Default Interactionでは、Action Typeの設定によってコールバックの呼び出しタイミングが変化します。

参考:Interactions | Input System | 1.3.0

設定によるタイミングの違いを見ていきます。

Action Type = Valueの場合

値が変化した時にコールバックが呼ばれます。ゲームパッドのスティックやトリガーボタンなどのアナログ入力に適しています。

コールバックの呼び出しルールは次のようになっています。

  • started – 入力が0から0以外に変化したとき
  • performed – 入力が0以外に変化したとき
  • canceled – 入力が0以外から0に変化したとき

Input Actionのフェーズ変化コールバック呼び出しを図示すると次のようになります。

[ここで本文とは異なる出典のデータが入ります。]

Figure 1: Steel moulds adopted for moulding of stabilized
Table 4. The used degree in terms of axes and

入力値とコールバック呼び出しを時系列で出力した結果は次の通りです。

前半はゲームパッドのトリガー入力(アナログ)、後半はマウスのボタン入力(デジタル)です。

注意

入力値0の時の変化も含めてコールバックを受け取る場合は、以下コードのようにperformedとcanceledコールバックをチェックする必要があります。

// 移動
public void OnMove(InputAction.CallbackContext context)
{
    // performed、canceledコールバックを受け取る
    if (context.started) return;

    // Moveアクションの入力取得
    var inputMove = context.ReadValue<Vector2>();

    // 移動処理など
}

例えば、canceledのチェックを忘れると、入力値0にならずその直前の入力値でキャラクターが動き続けてしまうなどの問題が生じます。

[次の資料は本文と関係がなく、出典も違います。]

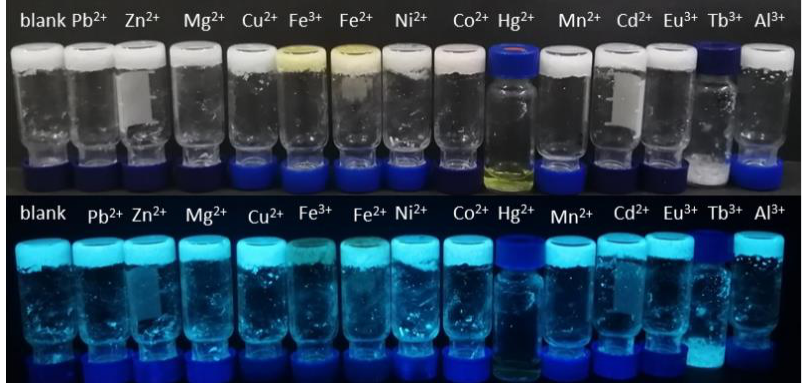
Figure 8. The images of gels of 1 with different metal ions.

startedコールバックをチェックしていない理由は、startedの直後にperformedが続けて呼ばれるため、重複した処理が走らないようにするためです。無駄な処理が走るだけで動きに支障は出ないため、started、performed、canceledすべてのコールバックをチェックしても操作に支障はありません。

Action Type = Buttonの場合

ボタン入力に適した設定です。

コールバックのタイミングは次のようになります。

  • started – 入力が0から0以外に変化したとき
  • performed – 入力の大きさが閾値Press以上に変化したとき
  • canceled – 入力が0以外から0に変化したとき、またはperformedが呼ばれた後に入力の大きさが閾値Release以下に変化したとき
Tips

閾値の設定は、トップメニューのEdit > Project Settings > Input System Packageの以下項目から変更できます。

閾値Pressの値はDefault Press Button Point閾値Releaseの値は「Press × Button Release Threshold」となります。閾値ReleaseはPressと掛け算した値であることに注意する必要があります。

参考:Input settings | Input System | 1.3.0

フェーズ変化コールバックのタイミングは以下のようになります。

時系列の動作は以下の通りです。

前半はマウスのボタン入力(デジタル)、後半はゲームパッドのトリガー入力(アナログ)です。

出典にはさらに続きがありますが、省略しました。